| Texto de leitura |

☆ ☆ ☆ ☆ ☆

Costa abriu guerra com o Funchal, PSD-Madeira agradece
Críticas do primeiro-ministro ao défice regional fizeram os social-democratas desenterrar o contencioso autonómico, e deixam PS-Madeira embaraçado.
Quando António Costa, à boleia de Carlos César, foi buscar as contas da Madeira para responder à bancada do PSD, no último debate quinzenal na Assembleia da República, estava longe de imaginar o embaraço que iria provocar no PS do arquipélago.
Costa apontou o dedo à contabilidade do Funchal – “uma desagradável surpresa”, descreveu –, dizendo que a região autónoma, governada pelo executivo social-democrata de Miguel Albuquerque, estava “em dívida” para com o resto do país por ter agravado o défice do ano passado.
Albuquerque apressou-se a desmentir as “declarações lamentáveis” do chefe do governo. Chamou a imprensa, e vincou que as contas da Madeira “estão controladas”, acusando o primeiro-ministro de ter uma “agenda política” para tomar o poder no arquipélago: o único território nacional que não é governado pelo PS. Costa, criticou Albuquerque, confundiu “deliberadamente” contabilidade pública com administrativa. Uma entra nas contas de Bruxelas para apuramento do défice, outra não.

☆ ☆ ☆ ☆ ☆

| Excertos dos dados |

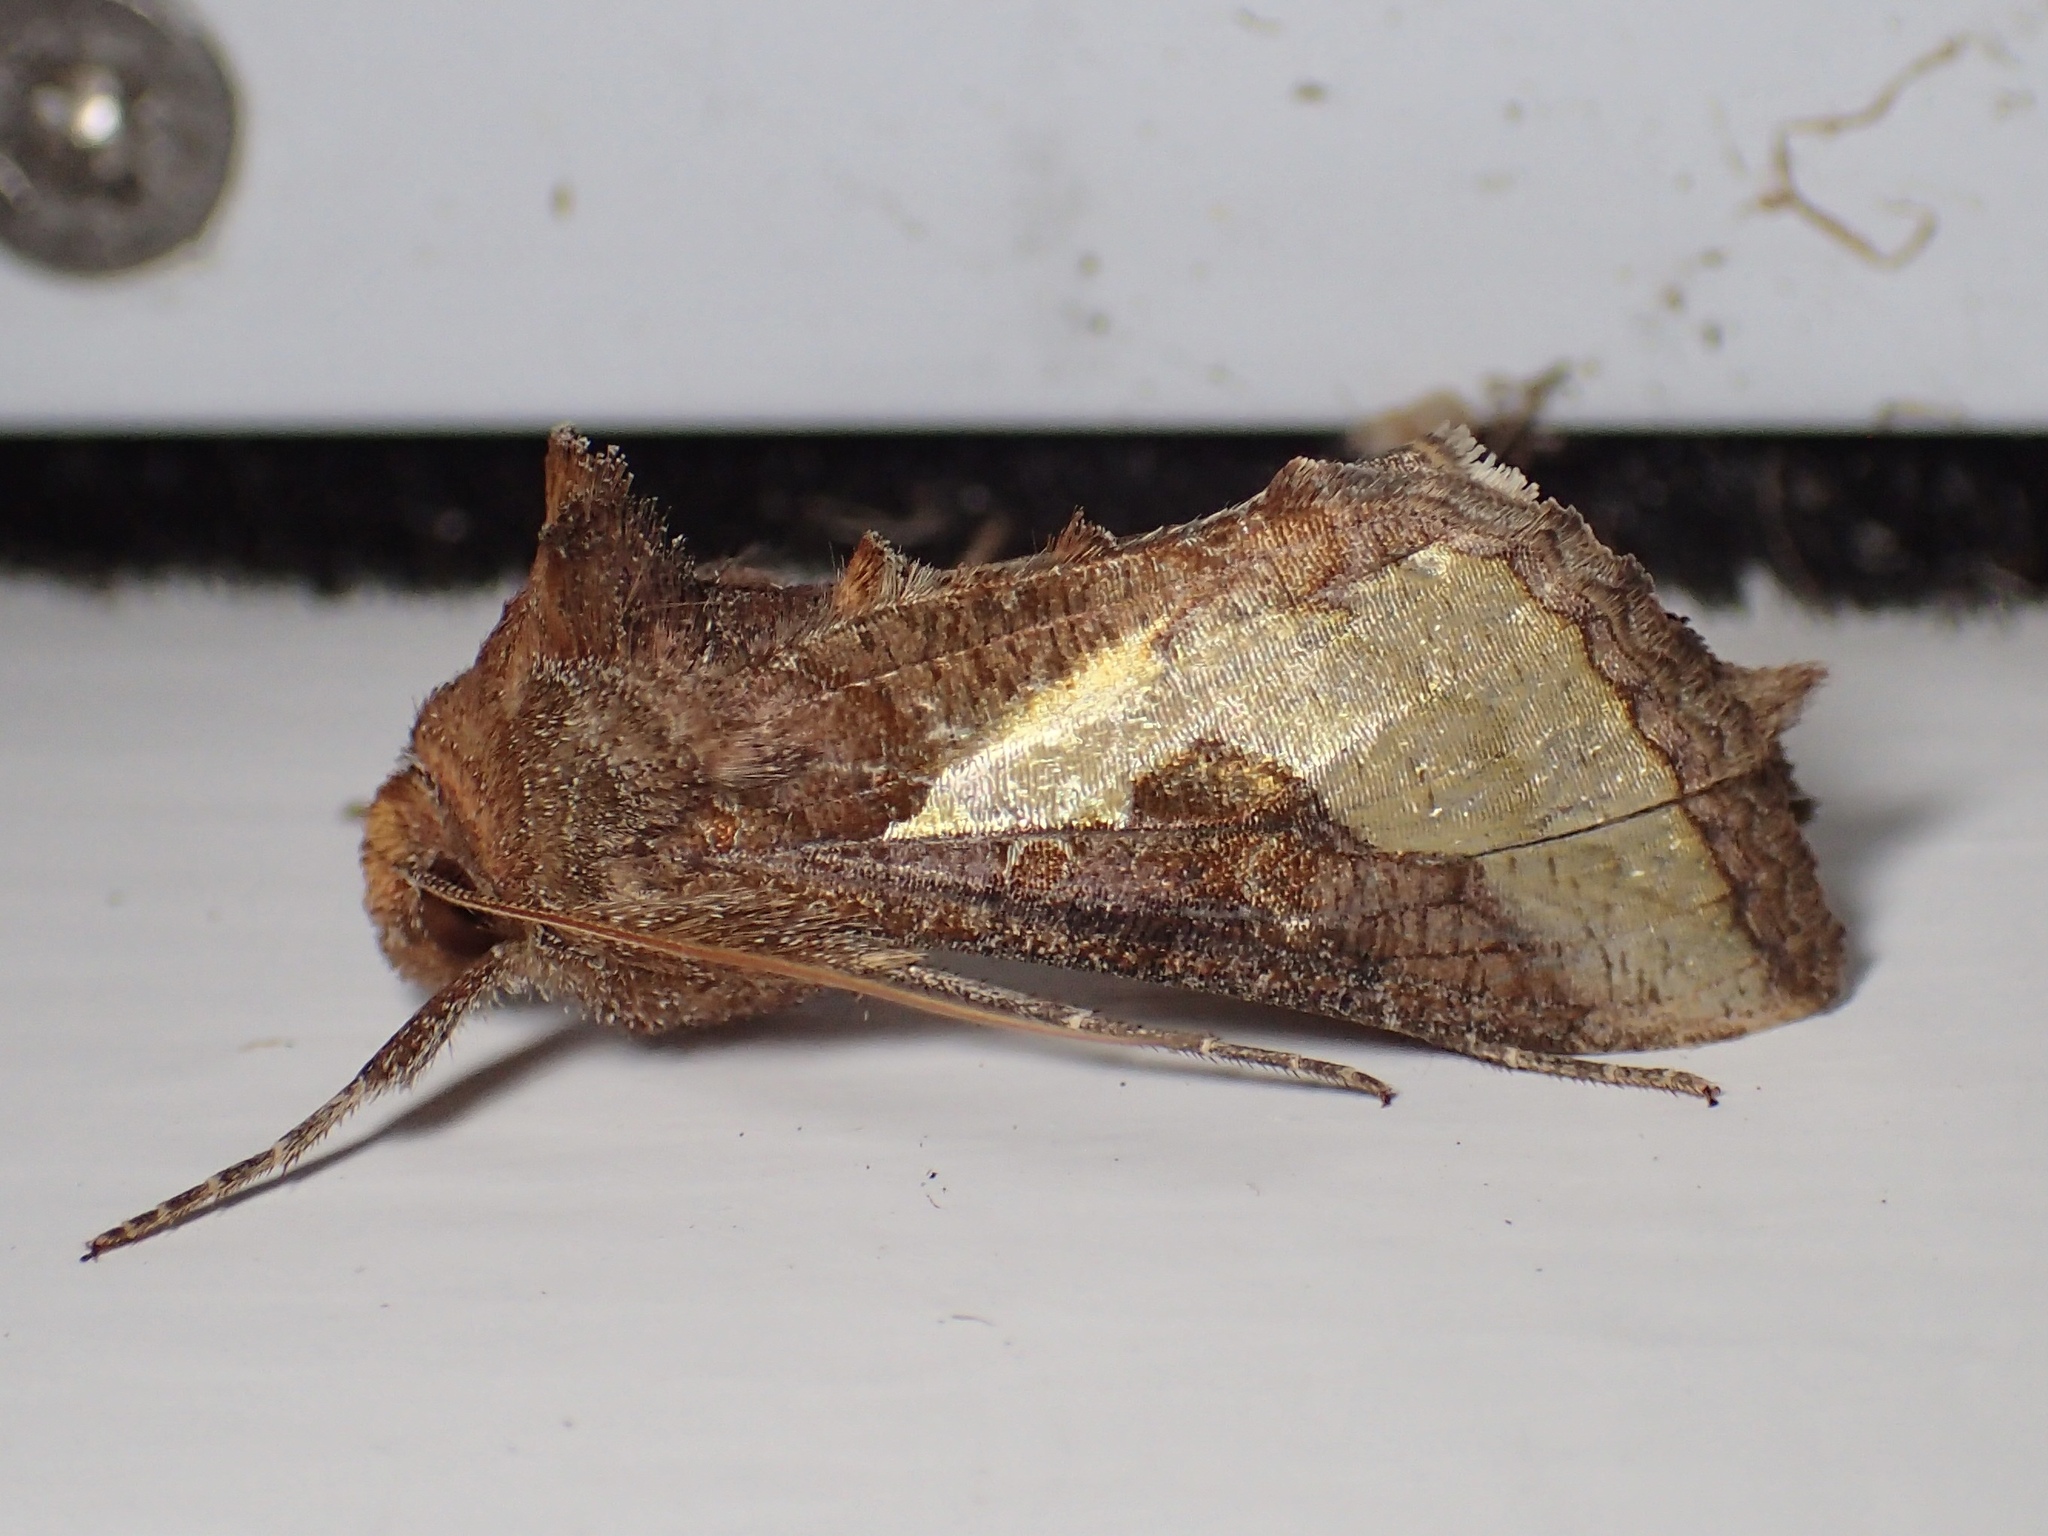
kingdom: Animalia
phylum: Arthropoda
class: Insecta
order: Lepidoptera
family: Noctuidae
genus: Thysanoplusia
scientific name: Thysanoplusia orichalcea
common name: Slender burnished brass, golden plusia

☆ ☆ ☆ ☆ ☆

| O que fazer |
[1] Transcreva fielmente o trecho do texto sobre as contas da Madeira que começa com as palavras "Albuquerque apressou-se a" e acaba com "défice, outra não.".
[2] Dê seguimento ao texto sobre as contas da Madeira, começando logo a seguir à última frase apresentada.
Não é preciso recorrer aos dados.

| Respostas |
[1]
Albuquerque apressou-se a desmentir as “declarações lamentáveis” do chefe do governo. Chamou a imprensa, e vincou que as contas da Madeira “estão controladas”, acusando o primeiro-ministro de ter uma “agenda política” para tomar o poder no arquipélago: o único território nacional que não é governado pelo PS. Costa, criticou Albuquerque, confundiu “deliberadamente” contabilidade pública com administrativa. Uma entra nas contas de Bruxelas para apuramento do défice, outra não.

[2]
Mas, independentemente de quem tem a matemática alinhada – só a 26 de Março, quando o Instituto Nacional de Estatística divulgar os dados relativos a 2017, é que se saberá – houve sim uma derrapagem política de Costa, que o PSD-Madeira tratou de aproveitar, desfraldando a bandeira autonómica, que tanto serviu Alberto João Jardim.
Depois da reacção política de Albuquerque, o número dois do executivo madeirense, Pedro Calado, respondeu com números. Desde 2013, que a Madeira não tem défice, ao contrário dos Açores e do resto do país, lembrou o vice do governo madeirense, exigindo um “pedido de desculpas” a António Costa.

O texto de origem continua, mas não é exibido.